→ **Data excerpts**
++++++

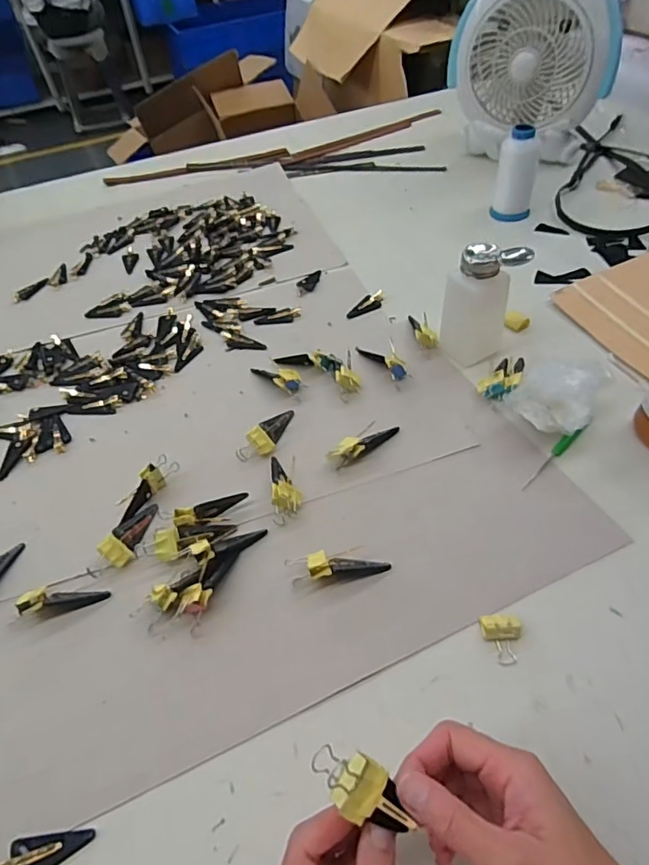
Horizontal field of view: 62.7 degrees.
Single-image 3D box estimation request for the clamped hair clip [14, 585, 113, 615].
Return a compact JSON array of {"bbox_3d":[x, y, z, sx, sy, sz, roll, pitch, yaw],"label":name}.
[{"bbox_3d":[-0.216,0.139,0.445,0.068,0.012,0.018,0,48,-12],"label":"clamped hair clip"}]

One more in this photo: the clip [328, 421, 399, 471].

++++++

→ **EXERCISE**
Your reply should be a verbatim retyping of the lines from the one that holds "Single-image 3D box" through the last line of the entries.

→ **RESPONSE TO THE EXERCISE**
Single-image 3D box estimation request for the clamped hair clip [14, 585, 113, 615].
Return a compact JSON array of {"bbox_3d":[x, y, z, sx, sy, sz, roll, pitch, yaw],"label":name}.
[{"bbox_3d":[-0.216,0.139,0.445,0.068,0.012,0.018,0,48,-12],"label":"clamped hair clip"}]

One more in this photo: the clip [328, 421, 399, 471].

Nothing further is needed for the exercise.